サルビアの育てかた


「叔父さん、ここって……」

 一時間ほどで行き着いたのは、ロンドン市内で最も大きなコンサート会場であった。以前、俺とレイがペアダンスをした際に訪れたゆかりある場所。
 今日もイベントが催されている。入り口付近には『ロンドンダンス大会』の文字が。

 ──ああ、そういうことか。叔父はハイレベルのダンサーたちの踊りを見せて、俺を元気づけようとしてくれているんだな。
 たしかに他人のダンスを見てテンションは上がるかもしれない。だけど、完全に復活するきっかけになるかは微妙だな……。

 だけどせっかく連れてきてもらったんだ。今日はとことん楽しんで、他のダンサーから学べるものがあればそれを盗んで持ち帰ろう。

「急げ。

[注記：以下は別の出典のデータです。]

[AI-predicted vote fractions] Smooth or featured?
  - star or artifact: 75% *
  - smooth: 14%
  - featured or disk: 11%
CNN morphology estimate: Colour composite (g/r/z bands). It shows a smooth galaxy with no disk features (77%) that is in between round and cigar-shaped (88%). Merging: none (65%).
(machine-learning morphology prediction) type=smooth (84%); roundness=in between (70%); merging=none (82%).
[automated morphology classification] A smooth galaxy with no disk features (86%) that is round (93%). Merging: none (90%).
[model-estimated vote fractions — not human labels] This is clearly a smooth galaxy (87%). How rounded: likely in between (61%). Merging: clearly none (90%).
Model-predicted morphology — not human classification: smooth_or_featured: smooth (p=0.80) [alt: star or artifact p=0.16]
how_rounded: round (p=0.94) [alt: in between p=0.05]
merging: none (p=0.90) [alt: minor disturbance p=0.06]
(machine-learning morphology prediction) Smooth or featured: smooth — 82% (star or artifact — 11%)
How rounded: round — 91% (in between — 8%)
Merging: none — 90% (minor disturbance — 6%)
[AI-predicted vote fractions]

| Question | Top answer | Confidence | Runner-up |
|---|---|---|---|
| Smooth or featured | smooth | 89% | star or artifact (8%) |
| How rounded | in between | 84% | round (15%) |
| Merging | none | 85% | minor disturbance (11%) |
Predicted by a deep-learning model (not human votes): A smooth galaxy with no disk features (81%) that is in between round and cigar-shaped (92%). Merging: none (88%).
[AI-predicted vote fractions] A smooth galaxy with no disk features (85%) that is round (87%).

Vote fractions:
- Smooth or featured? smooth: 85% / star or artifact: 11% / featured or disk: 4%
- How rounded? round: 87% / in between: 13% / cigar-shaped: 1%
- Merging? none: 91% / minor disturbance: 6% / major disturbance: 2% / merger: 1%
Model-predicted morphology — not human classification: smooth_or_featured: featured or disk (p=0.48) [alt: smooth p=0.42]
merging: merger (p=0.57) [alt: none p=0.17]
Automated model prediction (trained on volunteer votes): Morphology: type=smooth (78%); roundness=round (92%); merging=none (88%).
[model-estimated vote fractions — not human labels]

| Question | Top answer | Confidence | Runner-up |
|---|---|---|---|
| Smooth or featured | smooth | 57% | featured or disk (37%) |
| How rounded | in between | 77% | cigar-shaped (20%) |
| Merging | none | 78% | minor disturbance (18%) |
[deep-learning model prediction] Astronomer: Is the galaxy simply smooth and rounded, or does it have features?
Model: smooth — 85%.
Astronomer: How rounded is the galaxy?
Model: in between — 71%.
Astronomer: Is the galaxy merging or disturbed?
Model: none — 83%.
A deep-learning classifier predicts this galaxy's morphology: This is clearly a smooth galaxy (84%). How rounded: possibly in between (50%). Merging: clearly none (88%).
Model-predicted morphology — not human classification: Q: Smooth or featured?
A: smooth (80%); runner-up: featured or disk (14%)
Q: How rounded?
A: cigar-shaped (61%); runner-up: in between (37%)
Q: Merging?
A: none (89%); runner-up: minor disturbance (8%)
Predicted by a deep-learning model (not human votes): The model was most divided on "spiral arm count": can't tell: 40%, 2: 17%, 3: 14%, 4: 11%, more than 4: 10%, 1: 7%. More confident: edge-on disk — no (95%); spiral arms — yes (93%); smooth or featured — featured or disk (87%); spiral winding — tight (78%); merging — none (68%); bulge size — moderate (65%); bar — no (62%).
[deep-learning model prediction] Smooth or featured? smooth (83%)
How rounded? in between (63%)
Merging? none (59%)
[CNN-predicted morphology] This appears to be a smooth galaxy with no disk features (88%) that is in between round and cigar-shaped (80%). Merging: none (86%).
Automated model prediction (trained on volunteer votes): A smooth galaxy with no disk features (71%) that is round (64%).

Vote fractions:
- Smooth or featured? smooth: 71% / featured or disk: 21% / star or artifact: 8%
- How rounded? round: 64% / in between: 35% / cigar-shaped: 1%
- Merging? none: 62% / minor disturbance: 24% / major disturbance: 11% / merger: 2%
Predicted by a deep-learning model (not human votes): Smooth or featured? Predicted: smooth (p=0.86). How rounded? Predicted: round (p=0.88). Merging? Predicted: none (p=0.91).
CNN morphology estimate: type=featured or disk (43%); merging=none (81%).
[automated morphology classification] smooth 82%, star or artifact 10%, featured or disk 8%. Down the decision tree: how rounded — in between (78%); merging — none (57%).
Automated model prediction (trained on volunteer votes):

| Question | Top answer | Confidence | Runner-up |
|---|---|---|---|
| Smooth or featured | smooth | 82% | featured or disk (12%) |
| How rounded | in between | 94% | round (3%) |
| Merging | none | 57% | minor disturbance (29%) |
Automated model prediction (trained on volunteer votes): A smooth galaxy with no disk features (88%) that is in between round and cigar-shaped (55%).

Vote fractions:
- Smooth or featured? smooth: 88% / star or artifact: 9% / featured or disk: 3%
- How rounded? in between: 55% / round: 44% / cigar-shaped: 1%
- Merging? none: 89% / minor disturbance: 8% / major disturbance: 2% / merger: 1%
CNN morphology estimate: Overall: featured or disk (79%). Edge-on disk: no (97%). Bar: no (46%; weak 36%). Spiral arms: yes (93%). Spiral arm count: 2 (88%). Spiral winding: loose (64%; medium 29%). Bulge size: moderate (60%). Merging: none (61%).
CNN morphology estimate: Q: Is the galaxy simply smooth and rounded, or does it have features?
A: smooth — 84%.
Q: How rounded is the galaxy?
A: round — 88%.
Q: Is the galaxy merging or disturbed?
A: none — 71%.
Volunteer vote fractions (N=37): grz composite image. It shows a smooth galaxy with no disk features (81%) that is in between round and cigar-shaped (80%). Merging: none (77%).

ヒルス。そろそろ時間だ」
「時間?」

 慌てたように叔父は急ぎ足で会場内へ入る。
 俺が大会のパンフレットがないか会場内をあちこち見ようとすると、

「早く来い!」

 慌ただしく手を引かれてしまう。

「どんなダンサーが出るのか、名前くらい確認させてくれよ」
「そんな暇はない!」

 焦る叔父に圧倒され、俺は言われるがまま観客席へと連れて行かれる。